Anguilla was a magical place. A tiny slip of an island in the Lesser Antilles. Sleepy, subtle, even in its peak season. Hayes—or, more accurately, his assistant, Rana—had found us a secluded villa on the south shore with breathtaking views of Saint-Martin. Limestone, teak, exquisitely appointed. We had staff, we had security, and we had four bedrooms and seven days to ourselves.

“Do you like it?” he said. We were in the great room with its retractable glass doors opening to the terrace, the infinity pool, and a majestic panorama of the Caribbean.

“It’ll do.”

He smiled, squeezing me from behind. “Are you happy?”

“I am very happy.”

We stood like that for some time, his body pressed up against mine, his nose buried in my hair, soaking in the moment, the tropical breeze, the seascape, serenity.
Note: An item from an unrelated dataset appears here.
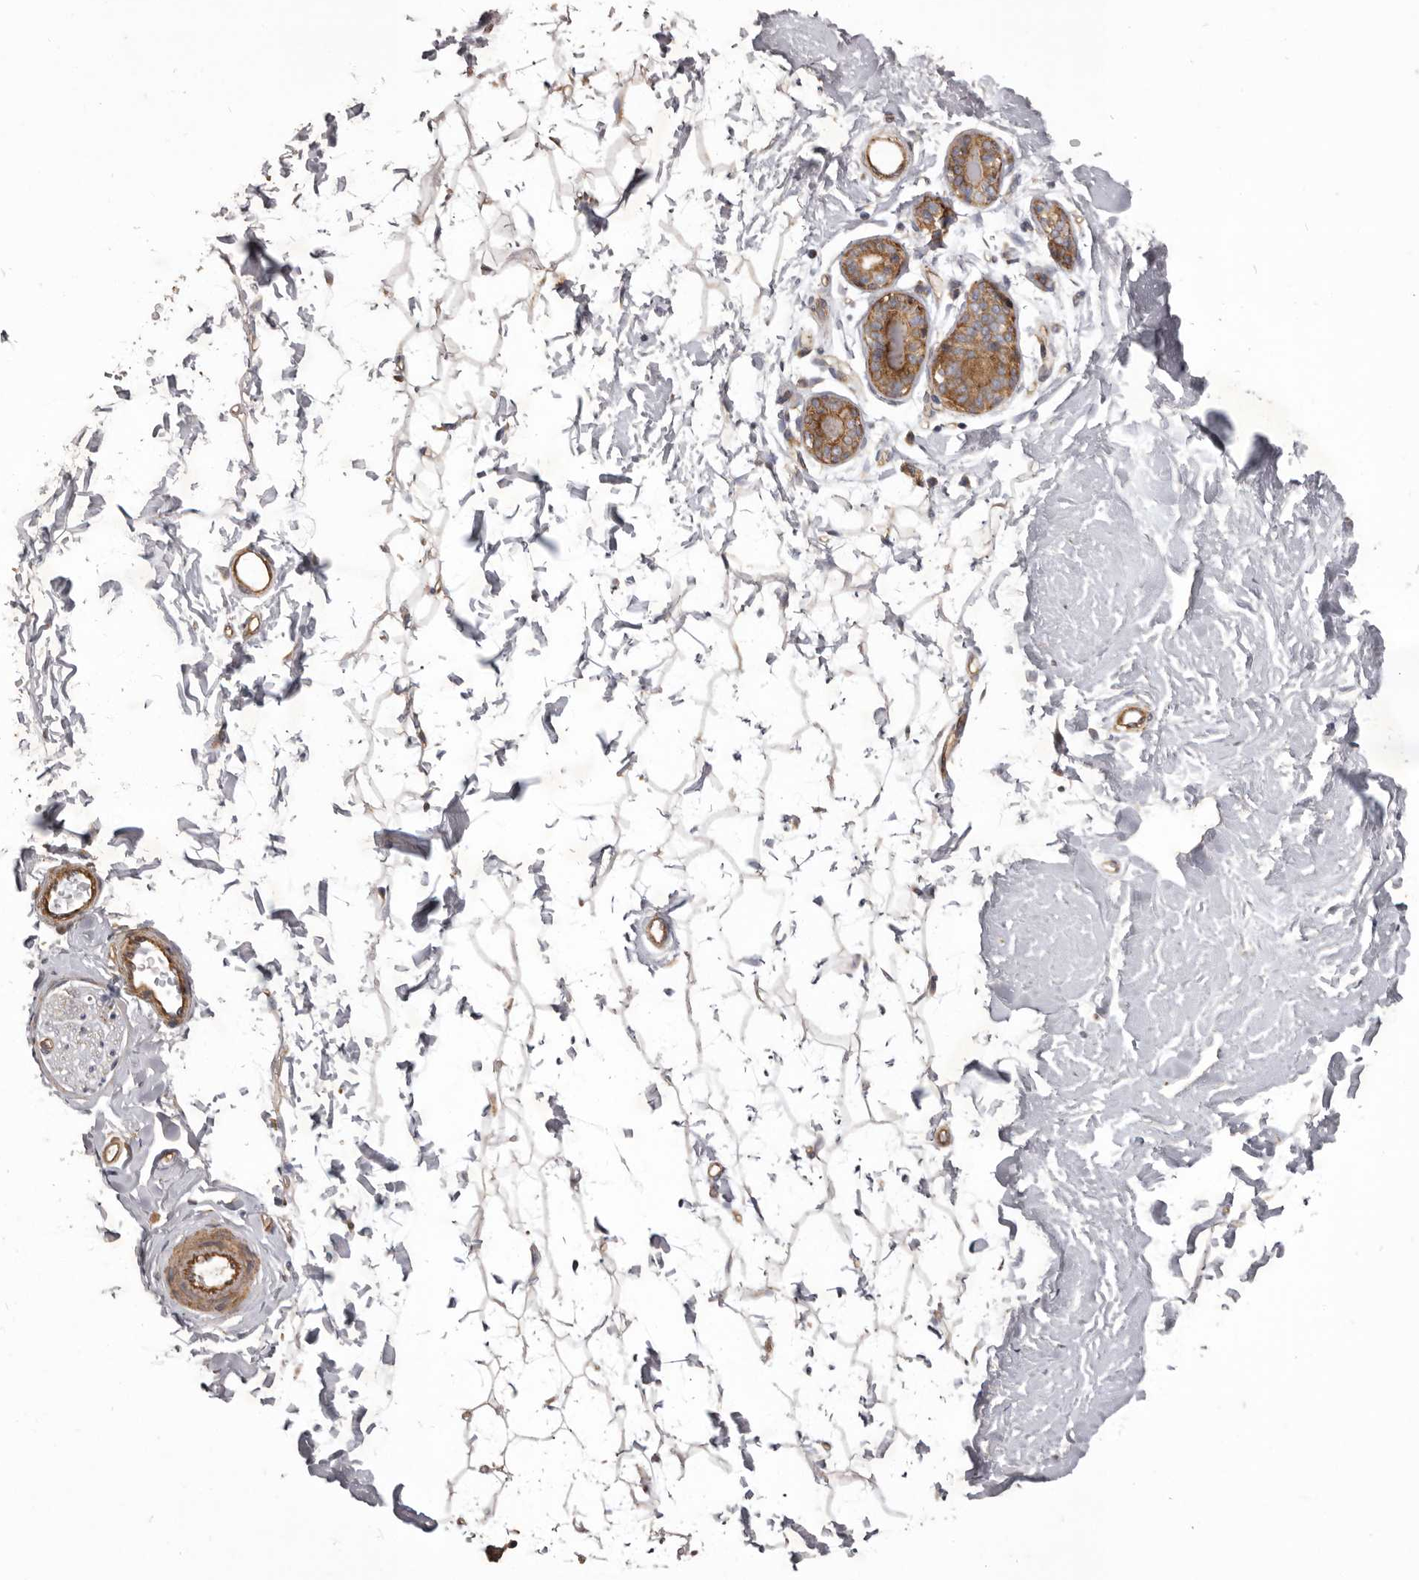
{"staining": {"intensity": "negative", "quantity": "none", "location": "none"}, "tissue": "adipose tissue", "cell_type": "Adipocytes", "image_type": "normal", "snomed": [{"axis": "morphology", "description": "Normal tissue, NOS"}, {"axis": "topography", "description": "Breast"}], "caption": "High power microscopy photomicrograph of an immunohistochemistry (IHC) image of benign adipose tissue, revealing no significant staining in adipocytes. (DAB (3,3'-diaminobenzidine) IHC visualized using brightfield microscopy, high magnification).", "gene": "VPS45", "patient": {"sex": "female", "age": 23}}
“Come,” he said eventually. “Let’s see the rest of the place.”

We wandered through the various wings of the villa to see the additional bedrooms and their en suite baths, each with its own remarkable view. Outdoor showers and bathtubs perched on balconies, and Hayes took it in with the eagerness of a child.

“I assume we’re going to christen these all. Is that the plan?”

He laughed, nodding. “You know me far too well.”

“Well, I didn’t think we were coming here for the golf.”

When we entered the third bedroom, with its cool stone floors and its walls of glass, I noticed, set up along the south wall, an easel and, accompanying it, pencils, paper, a pack of newly purchased Holbein watercolors, and Kolinsky brushes.

“What is this? Did you see these? Hayes…”

He was standing in the doorway, still. And then I understood. He’d arranged for it.

“The light is incredible here,” he said. “I thought you might want to capture it.”

I turned to him, enveloping him, my heart full.

“You.”

“Me?”

“You like me.”

He paused for a moment, upsetting our usual back-and-forth.

“I love you,” he said. Without qualifiers, without conditions. He allowed it to sit there and wash over me. Warm, like the Caribbean sun.

“You don’t have to say anything,” he said; apparently, I hadn’t. “Just know that I do.”